Using "fake" datasets for other parameters

Lets say that instead of having datasets of fcl files, you have one configuration for your MonteCarlo, but you need to run several batches at different energy levels. We can use the "list" split type to give POMS a list of "datasets", but not actually use them as datasets, rather as parameters to our JobType script.

This looks like the following:

In the Edit Campaign Layer page:

we give the list of energy levels 0.5, 1, 2, 4, 8, 16. Then in the job type, we use the %(dataset)s replacement to pass that energy level into the submission command line in the parameters editor.

When not using SAM, you are relying on each stage of your workflow knowing where the previous stage put its output files. In this case it is important to use a Completion Type of "Completed", so we do not wait for SAM locations to appear on the intermediate files.

Chaining them together

So now that we've configured POMS to split our work into multiple jobs at the simulation phase, we want to trigger job launches to complete the workflow:

  • we want each stage of our workflow to depend on the previous one
  • we want the first stage to depend on itself so it will launch the next batch as each one completes.
  • we want to tag them all with a name for our overall campaign.

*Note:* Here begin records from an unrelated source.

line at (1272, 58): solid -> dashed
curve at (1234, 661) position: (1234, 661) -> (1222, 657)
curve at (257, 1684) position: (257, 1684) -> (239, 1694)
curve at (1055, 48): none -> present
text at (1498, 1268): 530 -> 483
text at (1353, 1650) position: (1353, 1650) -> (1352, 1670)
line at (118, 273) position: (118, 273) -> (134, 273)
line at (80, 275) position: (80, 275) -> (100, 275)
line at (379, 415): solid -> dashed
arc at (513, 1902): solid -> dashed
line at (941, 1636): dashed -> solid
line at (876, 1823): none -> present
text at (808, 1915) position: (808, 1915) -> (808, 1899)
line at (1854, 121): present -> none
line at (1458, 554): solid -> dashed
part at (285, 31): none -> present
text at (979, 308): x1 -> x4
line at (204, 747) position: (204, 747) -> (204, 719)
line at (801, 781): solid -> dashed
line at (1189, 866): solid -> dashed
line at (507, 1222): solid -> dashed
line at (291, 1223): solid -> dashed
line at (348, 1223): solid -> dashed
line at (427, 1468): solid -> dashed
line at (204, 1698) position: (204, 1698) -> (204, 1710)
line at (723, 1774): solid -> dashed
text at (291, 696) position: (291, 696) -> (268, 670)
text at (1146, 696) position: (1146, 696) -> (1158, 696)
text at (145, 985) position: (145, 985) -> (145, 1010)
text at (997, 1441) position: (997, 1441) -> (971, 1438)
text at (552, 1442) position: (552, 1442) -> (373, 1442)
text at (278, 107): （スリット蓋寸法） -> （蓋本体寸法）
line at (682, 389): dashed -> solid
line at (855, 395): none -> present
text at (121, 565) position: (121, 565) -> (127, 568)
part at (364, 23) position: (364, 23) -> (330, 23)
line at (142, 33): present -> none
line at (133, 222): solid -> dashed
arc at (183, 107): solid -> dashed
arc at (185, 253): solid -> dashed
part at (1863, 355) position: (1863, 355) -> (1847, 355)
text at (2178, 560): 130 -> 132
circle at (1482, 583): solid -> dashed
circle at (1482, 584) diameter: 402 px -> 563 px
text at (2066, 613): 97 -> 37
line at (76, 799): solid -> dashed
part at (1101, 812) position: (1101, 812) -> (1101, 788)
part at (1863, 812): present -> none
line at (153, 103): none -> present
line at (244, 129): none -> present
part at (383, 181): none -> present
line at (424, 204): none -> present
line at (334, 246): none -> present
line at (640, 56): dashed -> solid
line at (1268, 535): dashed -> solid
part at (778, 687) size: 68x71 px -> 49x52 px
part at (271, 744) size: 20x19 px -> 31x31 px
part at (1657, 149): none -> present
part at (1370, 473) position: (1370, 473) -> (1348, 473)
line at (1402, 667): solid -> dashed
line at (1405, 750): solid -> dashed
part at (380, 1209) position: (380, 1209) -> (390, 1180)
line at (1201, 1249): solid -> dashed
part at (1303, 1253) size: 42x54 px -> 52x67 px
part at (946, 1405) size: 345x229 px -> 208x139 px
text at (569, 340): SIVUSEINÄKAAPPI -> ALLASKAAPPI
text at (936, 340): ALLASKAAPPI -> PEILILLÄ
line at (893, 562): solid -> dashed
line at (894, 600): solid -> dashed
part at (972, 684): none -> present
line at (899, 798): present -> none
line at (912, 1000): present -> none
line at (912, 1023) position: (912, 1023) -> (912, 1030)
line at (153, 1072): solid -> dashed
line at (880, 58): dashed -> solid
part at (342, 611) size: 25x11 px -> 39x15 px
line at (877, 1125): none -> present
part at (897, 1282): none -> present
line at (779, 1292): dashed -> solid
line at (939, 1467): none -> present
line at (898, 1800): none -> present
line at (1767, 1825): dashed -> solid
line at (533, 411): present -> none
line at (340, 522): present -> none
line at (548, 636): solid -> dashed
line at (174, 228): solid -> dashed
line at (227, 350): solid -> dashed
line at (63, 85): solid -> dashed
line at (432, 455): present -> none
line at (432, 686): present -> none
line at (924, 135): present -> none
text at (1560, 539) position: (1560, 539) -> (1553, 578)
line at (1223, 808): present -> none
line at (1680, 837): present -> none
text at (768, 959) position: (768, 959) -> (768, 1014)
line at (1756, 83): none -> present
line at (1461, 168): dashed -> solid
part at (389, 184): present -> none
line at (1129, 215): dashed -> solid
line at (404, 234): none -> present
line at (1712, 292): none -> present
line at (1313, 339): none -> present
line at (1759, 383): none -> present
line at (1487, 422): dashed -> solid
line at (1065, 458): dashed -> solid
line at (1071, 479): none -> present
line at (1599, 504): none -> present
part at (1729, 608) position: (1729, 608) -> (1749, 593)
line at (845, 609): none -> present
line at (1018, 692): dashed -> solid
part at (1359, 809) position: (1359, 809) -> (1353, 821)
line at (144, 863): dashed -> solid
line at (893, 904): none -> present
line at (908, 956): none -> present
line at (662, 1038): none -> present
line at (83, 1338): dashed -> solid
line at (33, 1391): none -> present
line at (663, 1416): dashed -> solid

This is done in the Edit Campaign Stage screens. So starting from the back, we want the reconstruction stage to depend on the simulation:

Next we configure the simulation to depend on the generation.

(screen shots omitted)

Finally we configure the generation to depend on itself to launch the next phase of generation as each one completes.

Tagging them into a group

Next we want to give this whole workflow a name. This involves adding a "tag" to each of the campaign stages. We can do that quickly by going to the Campaign Stages page, filling in some strings to match the campaigns we want, and tagging them all at once; or by going to the individual Campaign Info pages and adding the tag to each one.

Checking the workflow

Now we can go to the Campaign Tags page and check the dependencies:

Here we can see the later stages depending on the previous ones, and the first stage depending on itself, to launch the next workflow in the split set.

Watching the workflow

Once we launch jobs on the first stage, we can use the submissions link on the CampaignTags to watch all the submissions in the workflow.


Here we can see the submissions for all 3 stages as the workflow progresses over time.